PIAZZA DEL FERRO – SOZIGLIA – PIAZZA LAVAGNA – MADDALENA – VIGNE – SAN LUCA – CAIROLI – CARMINE
On foot: 30 min
Subway: Piazza De Ferrari
Not all the things to see in the Old Town of Genoa are indicated in the tourist guides. Some are more hidden than others. We propose a route that crosses the Maddalena district and the ancient area of San Luca to discover the charm and contrasts of the Old Town, the Palazzi dei Rolli and the lowlands occupied by those who practice the “oldest profession in the world”.
From the luxury buildings in Via Garibaldi (connect to route 1), walk down along Vico del Ferro and reach the square of the same name. From the ancient Piazza del Ferro you can go down along Via dei Macelli di Soziglia, a typical Genoese caruggio (alley in Genoese dialect) where fruit, vegetables and meat are sold. Tradition has not been totally lost… In ancient times the Rialto torrent flowed here. Due to the presence of water, the city’s abattoir was also here. You will get to Piazza Soziglia devoted to the city’s market until the 17th century. In the 1700’s it became a social hub with the city’s most crowded cafés and sweet shops, rich with all kinds of goods coming on the ships from Asia and America.
If you take Vico Lavagna you will be in piazza Lavagna where the earth mirrors the sky, a space of tall buildings and clothes on washing lines, the widest passage in the historic centre, a sort of courtyard where people communicate from their windows. From Piazza Lavagna go up to Via della Maddalena along Vico Lavagna.
Maddalena is an authentic slice of Genoa Old Town life full of charm. The ladies observe you for a few seconds: who knows what they have understood about you. The quick wink is a flower shot by a cannon in the moment when eyes meet. It all takes place close to the City Hall and the noble Via Garibaldi full of luxury and museums (in the 16th century the public brothels were moved in the Maddalena district to make room for the buildings of via Garibaldi, go to the insight). The Old Town of Genoa is rife with these sharp contrasts the balance of which has been hanging on a thread for centuries. They show no sign of decline… and I am their fan.
Advance through Vico dietro il Coro delle Vigne, and Vico della Lepre. Once in the square, stop and turn to your left: the Vigne bell tower stands between the roofs and the sky. If you come here in the morning or at lunch you will be likely to be left alone with this beauty, while at night the old pub is invaded by nightlife. I imagine that bell tower to be modelled by expert hands. It looks like it was built of sand and left to dry in the sun, as the waves cannot arrive here or take it away…
Go down along Vico del Teatro delle Vigne, piazza delle Vigne is one of the old town’s most charming openings. The large windows of the noble apartments overlook the bell tower which cannot be seen from the square.
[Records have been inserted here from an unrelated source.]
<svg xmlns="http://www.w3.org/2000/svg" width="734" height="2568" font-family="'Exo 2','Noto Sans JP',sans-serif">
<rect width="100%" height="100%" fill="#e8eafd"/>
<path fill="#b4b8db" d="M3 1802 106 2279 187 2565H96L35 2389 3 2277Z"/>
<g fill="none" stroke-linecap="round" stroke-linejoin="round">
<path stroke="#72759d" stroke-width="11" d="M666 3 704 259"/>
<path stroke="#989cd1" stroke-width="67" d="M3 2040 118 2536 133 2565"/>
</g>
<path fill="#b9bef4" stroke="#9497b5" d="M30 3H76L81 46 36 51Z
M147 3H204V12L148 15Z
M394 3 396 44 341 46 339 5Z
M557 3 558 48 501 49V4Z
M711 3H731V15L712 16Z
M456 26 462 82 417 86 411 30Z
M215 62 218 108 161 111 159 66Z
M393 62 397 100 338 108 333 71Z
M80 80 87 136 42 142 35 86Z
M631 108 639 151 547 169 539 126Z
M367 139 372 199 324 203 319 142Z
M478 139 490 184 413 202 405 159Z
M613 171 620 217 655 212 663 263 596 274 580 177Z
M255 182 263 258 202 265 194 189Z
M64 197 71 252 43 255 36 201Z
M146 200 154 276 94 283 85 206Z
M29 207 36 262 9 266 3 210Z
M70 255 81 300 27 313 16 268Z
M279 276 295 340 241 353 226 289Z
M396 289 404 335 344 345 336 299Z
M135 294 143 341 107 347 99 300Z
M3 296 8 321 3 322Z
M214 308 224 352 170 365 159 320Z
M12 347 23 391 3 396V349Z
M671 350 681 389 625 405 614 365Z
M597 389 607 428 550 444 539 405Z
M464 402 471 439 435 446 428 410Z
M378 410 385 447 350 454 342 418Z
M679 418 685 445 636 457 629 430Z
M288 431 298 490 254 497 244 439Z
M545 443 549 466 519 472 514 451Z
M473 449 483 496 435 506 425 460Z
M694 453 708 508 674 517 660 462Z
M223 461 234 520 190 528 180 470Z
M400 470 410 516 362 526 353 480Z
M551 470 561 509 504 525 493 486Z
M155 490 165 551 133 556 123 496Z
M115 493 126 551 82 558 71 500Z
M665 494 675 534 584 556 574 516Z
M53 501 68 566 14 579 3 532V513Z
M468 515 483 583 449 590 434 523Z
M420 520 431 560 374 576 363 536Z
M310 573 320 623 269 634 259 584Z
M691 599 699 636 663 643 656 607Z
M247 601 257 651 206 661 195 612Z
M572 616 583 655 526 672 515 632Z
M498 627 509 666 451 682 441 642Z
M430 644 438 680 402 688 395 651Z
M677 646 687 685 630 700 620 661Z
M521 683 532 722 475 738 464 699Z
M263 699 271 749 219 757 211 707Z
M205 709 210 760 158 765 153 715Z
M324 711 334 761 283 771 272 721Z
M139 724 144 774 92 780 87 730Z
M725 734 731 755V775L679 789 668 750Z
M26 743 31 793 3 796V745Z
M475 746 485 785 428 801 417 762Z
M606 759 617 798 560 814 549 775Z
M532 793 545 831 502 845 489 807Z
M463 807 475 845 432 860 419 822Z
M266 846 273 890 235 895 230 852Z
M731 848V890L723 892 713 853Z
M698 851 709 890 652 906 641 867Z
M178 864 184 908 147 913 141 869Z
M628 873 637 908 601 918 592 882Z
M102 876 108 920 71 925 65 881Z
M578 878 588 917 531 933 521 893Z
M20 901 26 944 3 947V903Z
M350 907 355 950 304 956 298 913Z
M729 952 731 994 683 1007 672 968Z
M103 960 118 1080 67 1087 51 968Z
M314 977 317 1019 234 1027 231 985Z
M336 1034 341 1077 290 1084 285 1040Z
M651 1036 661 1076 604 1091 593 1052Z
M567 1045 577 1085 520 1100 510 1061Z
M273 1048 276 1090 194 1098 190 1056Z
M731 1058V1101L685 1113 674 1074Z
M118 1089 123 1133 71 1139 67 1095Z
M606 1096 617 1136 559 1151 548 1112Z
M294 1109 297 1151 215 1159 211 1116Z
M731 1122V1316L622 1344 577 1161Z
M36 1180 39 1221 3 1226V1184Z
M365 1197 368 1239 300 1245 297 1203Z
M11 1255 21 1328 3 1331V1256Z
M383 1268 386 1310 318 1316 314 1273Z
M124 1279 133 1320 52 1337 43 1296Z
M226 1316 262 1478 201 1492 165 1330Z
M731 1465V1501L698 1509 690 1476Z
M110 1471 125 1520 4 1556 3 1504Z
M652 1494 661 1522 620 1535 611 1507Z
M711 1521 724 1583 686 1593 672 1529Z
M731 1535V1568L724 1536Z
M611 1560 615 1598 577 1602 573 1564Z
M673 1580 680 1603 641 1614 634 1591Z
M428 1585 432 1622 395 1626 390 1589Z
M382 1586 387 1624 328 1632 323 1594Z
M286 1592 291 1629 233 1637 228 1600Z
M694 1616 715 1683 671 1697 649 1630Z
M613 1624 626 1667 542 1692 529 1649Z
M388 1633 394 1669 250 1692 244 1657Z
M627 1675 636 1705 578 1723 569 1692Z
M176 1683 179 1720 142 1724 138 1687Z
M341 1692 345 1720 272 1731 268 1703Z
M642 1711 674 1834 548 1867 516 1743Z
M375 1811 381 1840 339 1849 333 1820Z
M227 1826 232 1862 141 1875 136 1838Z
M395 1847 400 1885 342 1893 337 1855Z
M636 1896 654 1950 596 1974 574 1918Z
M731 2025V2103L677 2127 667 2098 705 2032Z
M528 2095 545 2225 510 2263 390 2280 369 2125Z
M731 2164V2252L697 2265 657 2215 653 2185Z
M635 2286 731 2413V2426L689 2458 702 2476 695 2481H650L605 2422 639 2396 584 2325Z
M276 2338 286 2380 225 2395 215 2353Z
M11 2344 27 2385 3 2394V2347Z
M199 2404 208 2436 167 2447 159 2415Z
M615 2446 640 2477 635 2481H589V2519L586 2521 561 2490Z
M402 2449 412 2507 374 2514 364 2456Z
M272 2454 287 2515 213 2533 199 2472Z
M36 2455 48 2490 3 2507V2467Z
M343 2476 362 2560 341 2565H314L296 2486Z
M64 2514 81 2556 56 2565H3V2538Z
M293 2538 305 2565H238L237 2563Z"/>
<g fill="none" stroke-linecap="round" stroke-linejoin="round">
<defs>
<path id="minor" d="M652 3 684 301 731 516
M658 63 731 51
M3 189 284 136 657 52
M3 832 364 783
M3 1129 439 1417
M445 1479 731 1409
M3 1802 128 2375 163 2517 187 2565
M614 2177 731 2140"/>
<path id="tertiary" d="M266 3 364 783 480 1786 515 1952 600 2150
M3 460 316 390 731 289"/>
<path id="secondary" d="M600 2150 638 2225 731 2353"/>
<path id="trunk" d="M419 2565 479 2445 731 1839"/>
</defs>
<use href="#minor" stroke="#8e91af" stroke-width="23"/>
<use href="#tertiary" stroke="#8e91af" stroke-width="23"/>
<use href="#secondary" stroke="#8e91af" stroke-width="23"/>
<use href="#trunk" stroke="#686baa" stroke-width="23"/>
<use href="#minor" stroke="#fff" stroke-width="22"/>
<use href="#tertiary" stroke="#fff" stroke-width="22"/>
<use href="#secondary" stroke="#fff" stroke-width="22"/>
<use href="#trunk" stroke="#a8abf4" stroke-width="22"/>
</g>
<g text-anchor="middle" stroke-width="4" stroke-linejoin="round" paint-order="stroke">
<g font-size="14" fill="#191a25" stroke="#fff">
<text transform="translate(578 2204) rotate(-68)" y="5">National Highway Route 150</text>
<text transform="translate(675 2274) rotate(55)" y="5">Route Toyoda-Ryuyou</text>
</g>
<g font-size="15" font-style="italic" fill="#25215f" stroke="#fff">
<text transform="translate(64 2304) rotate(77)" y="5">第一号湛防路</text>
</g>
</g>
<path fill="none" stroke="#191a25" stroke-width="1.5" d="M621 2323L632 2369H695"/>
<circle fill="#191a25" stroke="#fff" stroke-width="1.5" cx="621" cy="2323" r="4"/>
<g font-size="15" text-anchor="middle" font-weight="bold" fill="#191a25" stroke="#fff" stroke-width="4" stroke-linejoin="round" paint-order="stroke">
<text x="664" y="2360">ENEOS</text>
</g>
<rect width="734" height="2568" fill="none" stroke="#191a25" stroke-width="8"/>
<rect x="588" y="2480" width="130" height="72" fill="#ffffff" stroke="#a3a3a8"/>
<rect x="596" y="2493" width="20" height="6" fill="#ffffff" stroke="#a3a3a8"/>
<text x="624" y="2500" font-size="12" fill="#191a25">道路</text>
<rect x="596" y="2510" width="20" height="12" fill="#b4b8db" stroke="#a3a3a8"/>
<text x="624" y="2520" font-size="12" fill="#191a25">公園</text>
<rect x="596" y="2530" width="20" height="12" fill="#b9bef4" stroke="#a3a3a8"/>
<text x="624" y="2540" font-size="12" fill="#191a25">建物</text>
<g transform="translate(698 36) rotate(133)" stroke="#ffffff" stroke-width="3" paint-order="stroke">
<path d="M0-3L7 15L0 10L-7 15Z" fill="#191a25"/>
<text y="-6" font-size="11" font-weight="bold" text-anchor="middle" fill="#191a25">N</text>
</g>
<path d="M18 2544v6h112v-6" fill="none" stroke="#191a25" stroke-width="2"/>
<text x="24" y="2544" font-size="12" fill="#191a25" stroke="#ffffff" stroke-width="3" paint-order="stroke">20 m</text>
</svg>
It is a gathering place for the Genoese living in the historical centre who consider the Vigne as a reference point. They know they do not need to schedule an appointment. They only have to stop for a few minutes to meet up, just like in a village square. At the Vigne you will find the old city’s artists sat at tables, the lunatic pensioners and thinkers among cups of coffee and tea, glasses of wine, beer, Genoese dialect and typical grumbling … Every day dreams and plans are generated, the majority of which will never be fulfilled. If you have time – and you have it – stop at the Vigne, as the condition that dignifies man is that of having nothing to do.
In order to reach Via San Luca from Piazza delle Vigne you can go down to Piazza Banchi along Via delle Vigne or cut the journey short by taking Vico Spinola and Vico della Torre (with its ancient Spinola’s “house-tower”). Via San Luca is crossed by people speaking loudly on the phone or with others. Some carry a bag and wear a tie, others wear sandals and have dreadlocks. Only those who have the habit of walking with their heads high know that San Luca has nothing to envy to the more famous “Strade Nuove” via Balbi and via Garibaldi. You can find in San Luca the magnificent Palazzi dei Rolli, six of which are Unesco World Heritage Sites.
Reach the San Siro church and the alley of the same name and you will be in Piazza della Meridiana, then turn left into Via Cairoli. The 18th century road leads to Largo della Zecca with its Rolli’s facade (here starts the Zecca – Righi funicular to the Montallegro viewpoint and the Righi trekking area).
Cross the road and take Via Vallechiara. The uphill road will lead you to the magical Carmine suburb, the hidden corner in the Old Town of Genoa, perched on the back of the Castelletto hill. The small, though thick, network of roads is there to give you the opportunity of walking without knowing where to go. You will discover Piazza San Bartolomeo all’Olivella and Piazza della Giuggiola. You will reach one of those corners that Genoa does not want to show. You will violate its privacy while you are surrounded by silence. It really is a stroke of magic which you will carry with you for a long time. And do not forget that you are in the city center.